Camaleão Grupo de Dança apresenta “Recriar” em praças
Espetáculo com direção de Inês Amaral e Vanilton Lakka valoriza o encontro e a criação coletiva em espaços públicos
Camaleão Grupo de Dança | Foto @reversofilmes_@indioevindio
Espetáculo com direção de Inês Amaral e Vanilton Lakka valoriza o encontro e a criação coletiva em espaços públicos
Camaleão Grupo de Dança | Foto @reversofilmes_@indioevindio
O Camaleão Grupo de Dança estreia “Recriar”, espetáculo que marca uma nova fase do grupo. A direção é de Inês Amaral e Vanilton Lakka, em parceria com os cinco bailarinos que estão em cena: Dalton Walisson, Isabela Guerra, Ivo Igino, John Morais e Mariana Chalfum. A proposta une corpo, convivência e cidade em um processo de criação coletiva que amplia o diálogo entre arte e espaço urbano.

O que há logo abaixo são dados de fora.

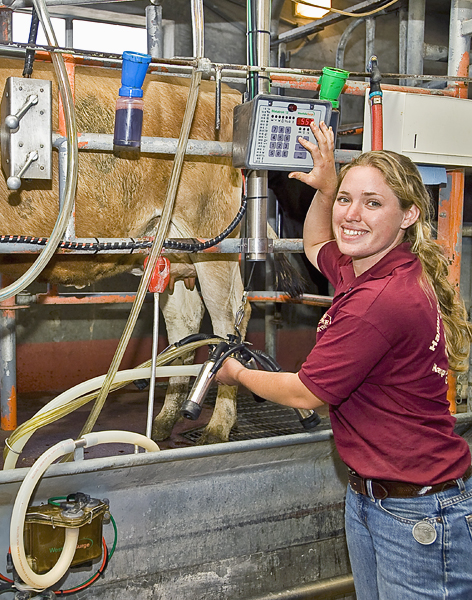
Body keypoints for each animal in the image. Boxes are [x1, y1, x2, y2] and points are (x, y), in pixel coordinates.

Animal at [0, 56, 251, 446]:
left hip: (215, 238)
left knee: (228, 322)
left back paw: (216, 427)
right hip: (171, 251)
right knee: (184, 322)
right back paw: (162, 421)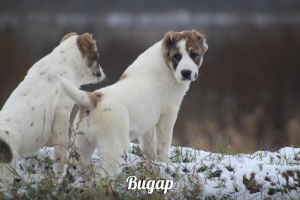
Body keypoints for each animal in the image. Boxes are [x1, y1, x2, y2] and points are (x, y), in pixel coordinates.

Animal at [0, 32, 105, 182]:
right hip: (7, 169)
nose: (102, 73)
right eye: (96, 55)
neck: (61, 62)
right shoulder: (62, 113)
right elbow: (61, 148)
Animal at [60, 29, 207, 177]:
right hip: (115, 148)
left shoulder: (148, 124)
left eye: (194, 54)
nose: (186, 72)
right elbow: (163, 144)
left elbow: (149, 144)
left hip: (80, 146)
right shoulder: (167, 116)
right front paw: (166, 164)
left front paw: (151, 162)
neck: (166, 63)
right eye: (177, 56)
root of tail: (94, 99)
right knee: (105, 175)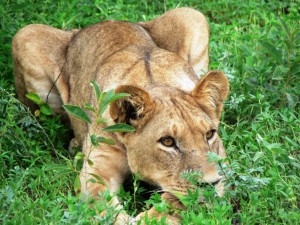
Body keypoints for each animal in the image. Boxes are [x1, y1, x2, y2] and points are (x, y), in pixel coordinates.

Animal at [11, 6, 227, 223]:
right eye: (167, 141)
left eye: (209, 134)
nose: (210, 184)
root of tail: (105, 21)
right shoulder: (97, 166)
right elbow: (100, 200)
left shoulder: (223, 167)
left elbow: (174, 203)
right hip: (25, 35)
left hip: (191, 14)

A temporada começou em 26 de outubro, na Praça da Assembleia, em Belo Horizonte, e segue com duas apresentações gratuitas: 1º de novembro, às 16h, na Praça Marília de Dirceu, em Contagem, e 8 de novembro, às 11h, na Praça da Liberdade, em Belo Horizonte. O projeto é viabilizado pela Lei Federal de Incentivo à Cultura, com patrocínio do Instituto Unimed-BH, Veminas Caminhões e Ônibus e Mason Holdings, e apoio da Coreto Cultural.
O espetáculo, idealizado para espaços públicos, parte do desejo de retomar o convívio e a escuta. O grupo propõe uma experiência de presença e partilha, em que o público é convidado a observar e participar da dinâmica dos corpos em movimento. Cada intérprete colaborou na construção da obra, trazendo experiências pessoais e percepções sobre o ato de criar junto.
Para Inês Amaral, o processo de “Recriar” foi construído a partir do diálogo e da escuta. “Cada intérprete contribuiu com sua vivência, transformando o ensaio em um exercício coletivo”, explica. A escolha pelas praças tem dimensão simbólica e política.
Fundado em 1984, o Camaleão Grupo de Dança é patrimônio histórico e cultural de Minas Gerais. O grupo soma 21 montagens assinadas por 14 coreógrafos, entre eles Omar Carrum, Jorge Garcia, Mário Nascimento, Carlota Portela e Tuca Pinheiro.
Ao longo de quatro décadas, o grupo conquistou mais de 50 prêmios. Assim, se consolidou como referência na dança contemporânea brasileira, apostando em pesquisa, inovação e cooperação como motores de criação.